Written task =>
Write out the entire listing below exactly, with the pictures left out.

Data for review =>
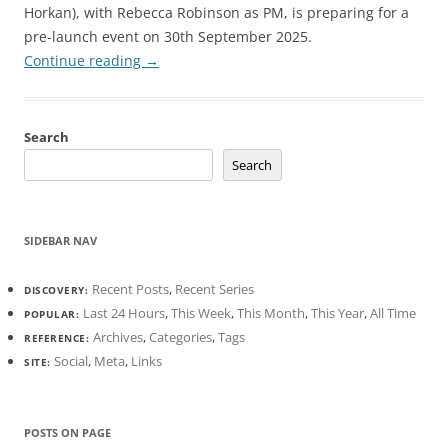
Horkan), with Rebecca Robinson as PM, is preparing for a
pre-launch event on 30th September 2025.
Continue reading
→
Search
Search
SIDEBAR NAV
Recent Posts
,
Recent Series
DISCOVERY:
Last 24 Hours
,
This Week
,
This Month
,
This Year
,
All Time
POPULAR:
Archives
,
Categories
,
Tags
REFERENCE:
Social
,
Meta
,
Links
SITE:
POSTS ON PAGE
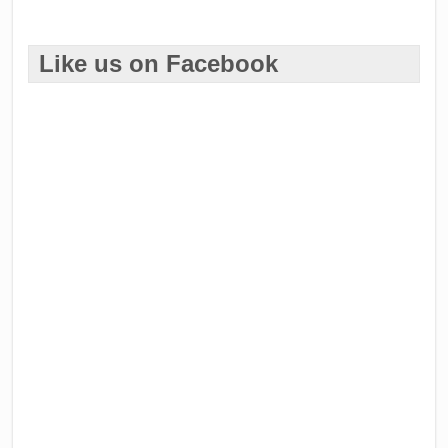
Like us on Facebook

Answer to the problem =>
Horkan), with Rebecca Robinson as PM, is preparing for a
pre-launch event on 30th September 2025.
Continue reading
→
Search
Search
SIDEBAR NAV
Recent Posts
,
Recent Series
DISCOVERY:
Last 24 Hours
,
This Week
,
This Month
,
This Year
,
All Time
POPULAR:
Archives
,
Categories
,
Tags
REFERENCE:
Social
,
Meta
,
Links
SITE:
POSTS ON PAGE
Like us on Facebook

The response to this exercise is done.